LONG-awaited building works began at South Gippsland Hospital in Foster this week, much to the relief of staff who have been looking forward to the extensions and upgrading of facilities for quite some time.
Over the next six months, extensions will be added to the Radiology Department, the Nurses Station and the Urgent Care Department. There will also be a new ambulance entry and medication room.
Leongatha building company Considine & Johnston Pty Ltd is carrying out the work, which is expected to be completed by March 2013.
The project will see a new room within the Radiology Department to house the new CT scanner which was purchased with a very generous philanthropic grant from Perpetual Trust.

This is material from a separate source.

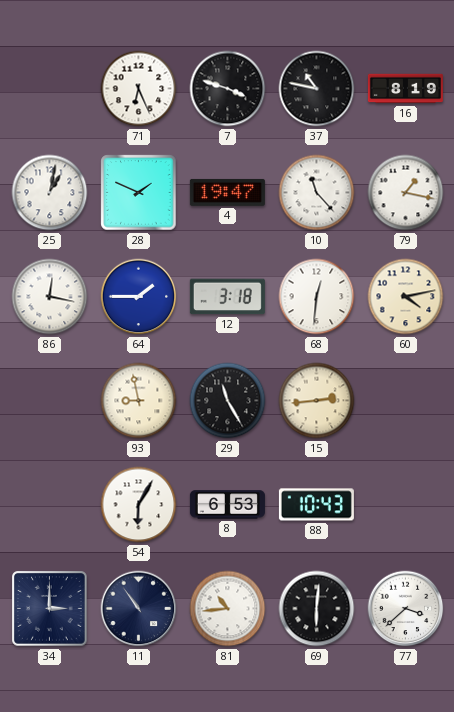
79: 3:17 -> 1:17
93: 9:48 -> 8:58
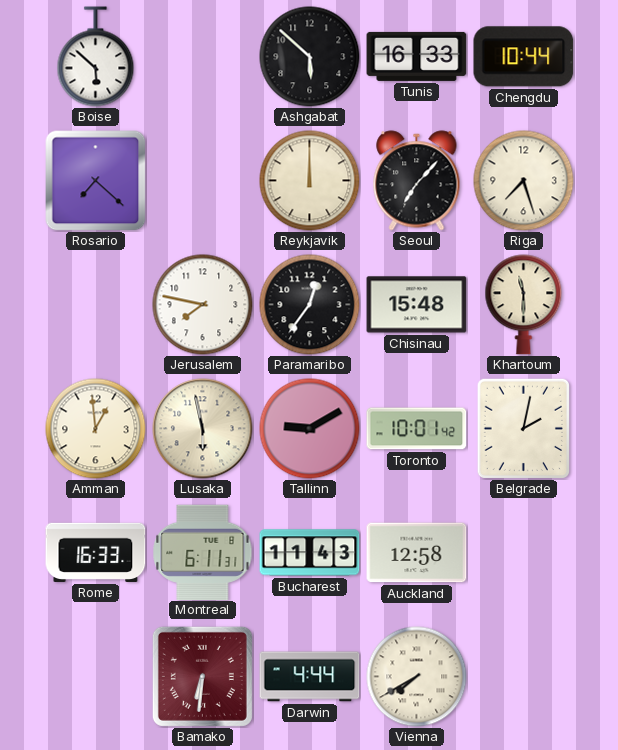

“Patients will no longer need to be transported to either Leongatha or Latrobe Regional Health to have CT scans carried out. The new CT scanner will be a wonderful diagnostic tool for our doctors,” said Peter Rushen, South Gippsland Hospital CEO.
This phase of the project is due to be completed by December. During this time, all access to the Radiology and Urgent Care departments will be via the hospital’s main door on Station Road, Foster.
The second stage of the building works, which will provide extensions to the Nurses Station and Urgent Care Department, will commence at the end of January.
The project has been on the drawing board for many years, but it is only now that the necessary funds are in hand, allowing work to begin.
The works will cost around $570,000 and are to be funded by the $280,000 received from the State Government in the first round of the Rural Capital Support Fund, along with reserves accumulated by the hospital over many years.
Plans for upgrading the Nurses Station have been in the pipeline since 2004.
“Our nursing staff are very relieved that the project is off the ground, as the Nurses Station is within the original 1940s section of the hospital and is certainly due for refurbishment,” Mr Rushen said.
The timing of the work has been taken into great consideration, to minimise noise and disruption over the busy period. During the summer holidays, it is not unusual for the number of patients seen in the Urgent Care Department to double.
“We have a wonderful hospital and it’s great to see that the government has seen fit to invest in its future,” said Mr Rushen.